Pathlib relative_to remote share edge case?


It seems like in pathlib, remote share paths (e.g. //server/file.ext) do not calculate reasonable relative paths for files in the root of remote shares.

https://github.com/python/cpython/blob/3.10/Lib/pathlib.py#L789

Is there a way to check if server paths are relative that is robust to files in the root of a network share?

Below are 3 examples that show what I would expect the "correct" behaviour to be, followed by a 4th example that seems incorrect.

This is correct / expected:

>>> path_a = pathlib.Path('C:\\bar\myfile.pdf')
>>> path_b = pathlib.Path('C:\\bar')
>>> path_a.relative_to(path_b)
WindowsPath('myfile.pdf')

This is correct / expected:

>>> path_a = pathlib.Path('C:\\myfile.pdf')
>>> path_b = pathlib.Path('C:\\')
>>> path_a.relative_to(path_b)
WindowsPath('myfile.pdf')

This is correct / expected:

>>> path_a = pathlib.Path('//server01/bar/myfile.pdf')
>>> path_b = pathlib.Path('//server01/bar')
>>> path_a.relative_to(path_b)
WindowsPath('myfile.pdf')

This is unexpected:

>>> path_a = pathlib.Path('//server01/myfile.pdf')
>>> path_b = pathlib.Path('//server01')
>>> path_a.relative_to(path_b)
Traceback (most recent call last):
  File "<stdin>", line 1, in <module>
  File "C:\Users\John\AppData\Local\Programs\Python\Python39\lib\pathlib.py", line 928, in relative_to
    raise ValueError("{!r} is not in the subpath of {!r}"
ValueError: '\\\\server01\\myfile.pdf\\' is not in the subpath of '\\server01' OR one path is relative and the other is absolute.

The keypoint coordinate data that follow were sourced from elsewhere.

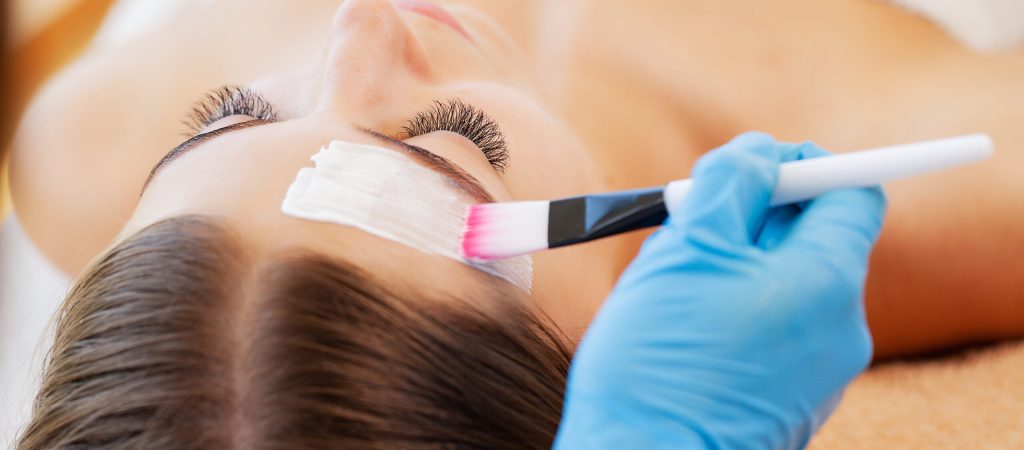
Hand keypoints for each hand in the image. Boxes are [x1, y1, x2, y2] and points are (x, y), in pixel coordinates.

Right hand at [554, 132, 886, 449]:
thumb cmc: (659, 360)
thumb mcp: (687, 247)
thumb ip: (731, 181)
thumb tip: (762, 150)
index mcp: (826, 281)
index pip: (854, 192)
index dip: (806, 164)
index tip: (751, 165)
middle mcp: (841, 327)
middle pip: (814, 237)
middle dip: (752, 216)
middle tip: (690, 225)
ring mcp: (820, 370)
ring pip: (786, 283)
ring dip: (735, 264)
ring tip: (676, 288)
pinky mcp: (793, 398)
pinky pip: (775, 328)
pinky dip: (737, 309)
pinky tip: (686, 330)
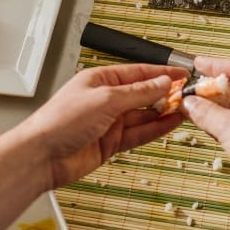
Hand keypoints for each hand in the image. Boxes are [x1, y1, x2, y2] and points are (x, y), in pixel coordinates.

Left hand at [23, 64, 188, 189]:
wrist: (42, 157)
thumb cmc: (60, 121)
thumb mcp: (105, 100)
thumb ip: (137, 93)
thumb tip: (160, 83)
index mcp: (99, 79)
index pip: (137, 73)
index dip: (161, 73)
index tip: (182, 75)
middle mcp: (105, 99)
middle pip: (142, 93)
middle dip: (165, 93)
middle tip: (188, 93)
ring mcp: (109, 122)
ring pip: (143, 114)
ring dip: (163, 112)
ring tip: (185, 108)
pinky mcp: (111, 143)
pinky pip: (139, 133)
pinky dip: (156, 128)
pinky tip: (171, 123)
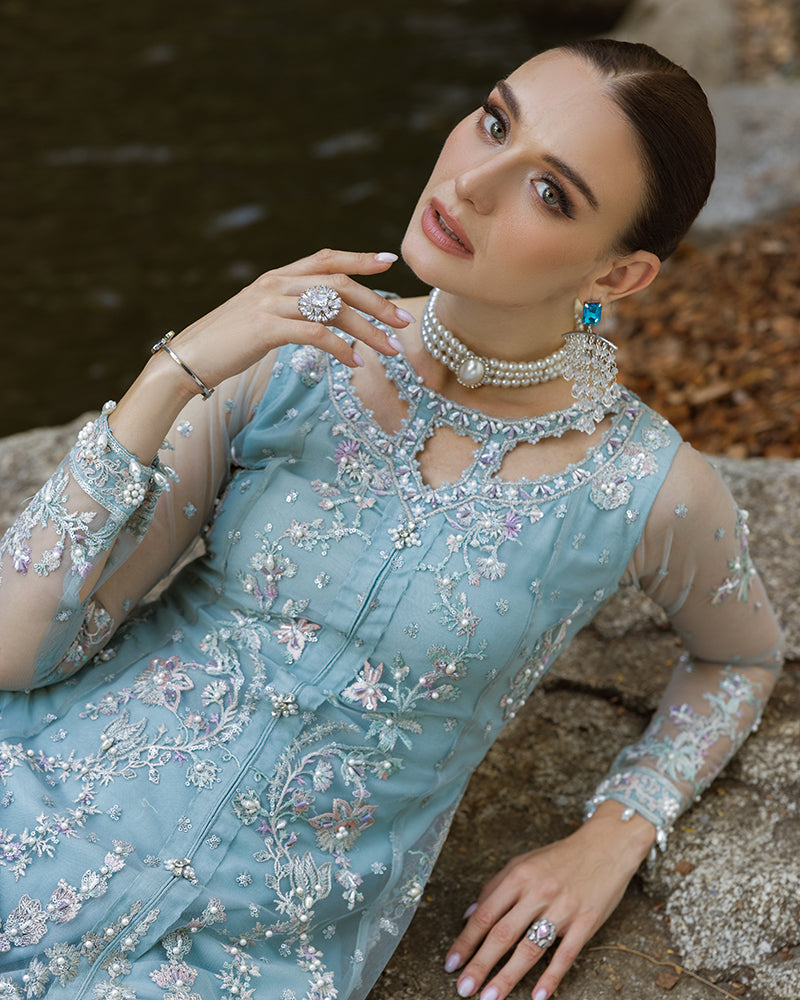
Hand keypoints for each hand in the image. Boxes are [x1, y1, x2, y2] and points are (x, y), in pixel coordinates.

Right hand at [151, 248, 413, 395]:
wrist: (187, 358)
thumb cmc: (227, 344)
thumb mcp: (261, 318)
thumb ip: (291, 311)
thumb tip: (324, 320)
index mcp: (277, 277)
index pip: (326, 258)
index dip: (359, 258)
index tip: (389, 262)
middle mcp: (276, 283)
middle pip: (339, 284)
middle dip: (377, 302)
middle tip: (402, 322)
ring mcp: (270, 303)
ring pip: (333, 308)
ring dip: (367, 330)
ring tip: (390, 349)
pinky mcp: (266, 328)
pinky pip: (315, 334)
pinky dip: (341, 349)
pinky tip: (354, 364)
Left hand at [444, 803, 655, 999]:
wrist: (606, 846)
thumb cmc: (561, 857)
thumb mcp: (524, 862)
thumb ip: (495, 887)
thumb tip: (469, 914)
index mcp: (519, 876)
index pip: (485, 914)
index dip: (466, 941)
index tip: (451, 962)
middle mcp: (538, 892)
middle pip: (503, 934)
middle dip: (480, 964)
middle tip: (463, 988)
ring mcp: (563, 909)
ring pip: (530, 948)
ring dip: (507, 977)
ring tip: (490, 997)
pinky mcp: (585, 923)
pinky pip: (565, 955)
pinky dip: (550, 978)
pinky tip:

Both are absolute paths, and path_a is definitely relative to path_b.


Solution

  • A valid UNC path MUST contain two or more path components. Thus \\server01\myfile.pdf is not a valid UNC path.

    From the spec: https://learn.microsoft.com/en-us/openspecs/windows_protocols/ms-dfsc/149a3039-98ce-491a-9268-2f5ddef08192

    A UNC path can be used to access network resources, and MUST be in the format specified by the Universal Naming Convention.
    
    <servername>, <share> and <filename> are referred to as "pathname components" or "path components". A valid UNC path MUST contain two or more path components. <servername> is referred to as the "first pathname component", <share> as the "second pathname component", and so on. The last component of the path is also referred to as the "leaf component".